### [Exercise]
Below are entries; count each line that holds the word "back" and report the number without any other words.

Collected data
BEGIN

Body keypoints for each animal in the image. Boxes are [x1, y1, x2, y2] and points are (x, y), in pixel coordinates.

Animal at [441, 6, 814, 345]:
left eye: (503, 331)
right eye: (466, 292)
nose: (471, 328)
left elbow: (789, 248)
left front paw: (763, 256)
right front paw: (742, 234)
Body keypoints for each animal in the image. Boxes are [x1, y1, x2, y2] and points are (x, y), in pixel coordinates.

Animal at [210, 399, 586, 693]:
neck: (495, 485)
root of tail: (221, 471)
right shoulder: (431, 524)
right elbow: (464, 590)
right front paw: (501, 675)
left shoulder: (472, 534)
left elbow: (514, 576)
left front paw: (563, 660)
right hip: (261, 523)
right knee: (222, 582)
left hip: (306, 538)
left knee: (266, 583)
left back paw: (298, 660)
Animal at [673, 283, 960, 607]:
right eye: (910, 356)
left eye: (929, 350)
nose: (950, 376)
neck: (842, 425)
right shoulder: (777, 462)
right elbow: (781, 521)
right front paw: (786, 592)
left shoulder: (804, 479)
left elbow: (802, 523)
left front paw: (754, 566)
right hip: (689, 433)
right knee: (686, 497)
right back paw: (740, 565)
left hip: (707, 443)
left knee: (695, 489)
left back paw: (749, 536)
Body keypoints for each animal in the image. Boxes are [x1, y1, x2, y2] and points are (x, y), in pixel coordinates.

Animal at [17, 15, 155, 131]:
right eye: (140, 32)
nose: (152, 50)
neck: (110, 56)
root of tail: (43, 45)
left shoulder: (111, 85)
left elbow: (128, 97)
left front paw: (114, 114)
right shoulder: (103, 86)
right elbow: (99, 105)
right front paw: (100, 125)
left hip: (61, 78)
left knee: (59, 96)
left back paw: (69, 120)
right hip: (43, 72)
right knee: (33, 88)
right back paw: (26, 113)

END

### [Solved problem]
5